Whether in the clinic or in this study, findings from each specialty significantly contribute to developing a thorough understanding of patients’ vascular anomalies. As evidenced by our study, pathological and genetic analyses provide physicians and researchers with nuanced insights into the pathogenesis of AVMs and the diagnosis of hereditary disorders. Even more so, uncovering key mutations and pathways involved a patient’s vascular anomalies can help guide the development of novel medical therapies, such as MEK and mTOR inhibitors, and influence the treatment of such lesions. In addition, fields such as radiology, neurology and plastic surgery provide key clinical findings relevant to patients’ diagnosis and treatment.
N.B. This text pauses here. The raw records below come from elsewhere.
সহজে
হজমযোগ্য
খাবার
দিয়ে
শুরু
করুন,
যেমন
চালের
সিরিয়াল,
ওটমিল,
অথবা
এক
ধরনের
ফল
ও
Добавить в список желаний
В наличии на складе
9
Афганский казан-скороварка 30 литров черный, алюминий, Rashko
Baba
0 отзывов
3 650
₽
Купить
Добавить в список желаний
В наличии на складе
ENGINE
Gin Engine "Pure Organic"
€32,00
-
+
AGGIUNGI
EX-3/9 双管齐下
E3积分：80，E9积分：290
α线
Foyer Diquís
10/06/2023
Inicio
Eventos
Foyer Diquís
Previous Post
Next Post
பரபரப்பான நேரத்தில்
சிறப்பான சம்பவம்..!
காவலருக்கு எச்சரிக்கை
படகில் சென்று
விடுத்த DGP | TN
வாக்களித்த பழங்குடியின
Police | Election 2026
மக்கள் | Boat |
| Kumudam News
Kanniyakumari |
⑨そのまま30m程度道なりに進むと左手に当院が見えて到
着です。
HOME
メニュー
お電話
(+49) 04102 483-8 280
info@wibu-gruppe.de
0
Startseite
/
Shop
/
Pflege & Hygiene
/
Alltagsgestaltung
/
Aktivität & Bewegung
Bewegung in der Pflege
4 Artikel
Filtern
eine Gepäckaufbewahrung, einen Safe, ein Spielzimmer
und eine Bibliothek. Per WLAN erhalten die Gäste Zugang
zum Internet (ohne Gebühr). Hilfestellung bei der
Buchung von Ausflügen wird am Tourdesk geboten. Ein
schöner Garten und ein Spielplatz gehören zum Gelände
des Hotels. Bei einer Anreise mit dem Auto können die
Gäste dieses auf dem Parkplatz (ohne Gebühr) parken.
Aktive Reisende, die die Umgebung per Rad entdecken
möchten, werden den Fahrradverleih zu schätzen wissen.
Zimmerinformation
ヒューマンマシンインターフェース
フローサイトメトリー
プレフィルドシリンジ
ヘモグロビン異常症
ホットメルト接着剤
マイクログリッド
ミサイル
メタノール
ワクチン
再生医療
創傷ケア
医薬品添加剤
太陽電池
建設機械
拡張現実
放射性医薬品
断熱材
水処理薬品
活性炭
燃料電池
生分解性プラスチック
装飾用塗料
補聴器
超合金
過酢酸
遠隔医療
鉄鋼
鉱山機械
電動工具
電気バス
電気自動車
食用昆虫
Throughout our study, we found that the intersection of treatment and research teams from these specialties can have significant benefits for both patients and the field as a whole. Integrating a diverse range of specialists in a clinical setting can provide patients with more specialized treatment plans, involving a combination of medical therapies based on genetic analysis and surgical procedures stemming from clinical insights. Moreover, incorporating methods from these different fields into studies such as our case report can help the field understand and learn from rare case presentations.
4. Conclusion
Our study revealed the activation of mTOR and RAS/MAPK pathways in the patient’s bAVM and pAVM, as well as an activating MAPK21 mutation in the pAVM and gain of distal chromosome 7q in the cerebellar tumor. Although no germline mutations were identified, it is important that we learn from this rare presentation of both bAVM and pAVM. From the patient’s course of clinical care to our pathological and genomic analyses, this study highlights the promising application of precision medicine to vascular anomalies treatment, as well as the intersection between the genetic, radiological, and neurological treatment teams to care for such clinical presentations.
5. Funding sources
This work was funded by the UCSF Department of Radiology and Biomedical Imaging.
Abbreviations:
- AVM
arteriovenous malformation
- bAVM
brain arteriovenous malformation
- CM-AVM
capillary malformation-arteriovenous malformation syndrome
- HHT
hereditary hemorrhagic telangiectasia
- pAVM
peripheral arteriovenous malformation
Footnotes
Declaration of Competing Interest
The authors declare that they have no known competing financial interests or personal relationships that could have appeared to influence the work reported in this paper.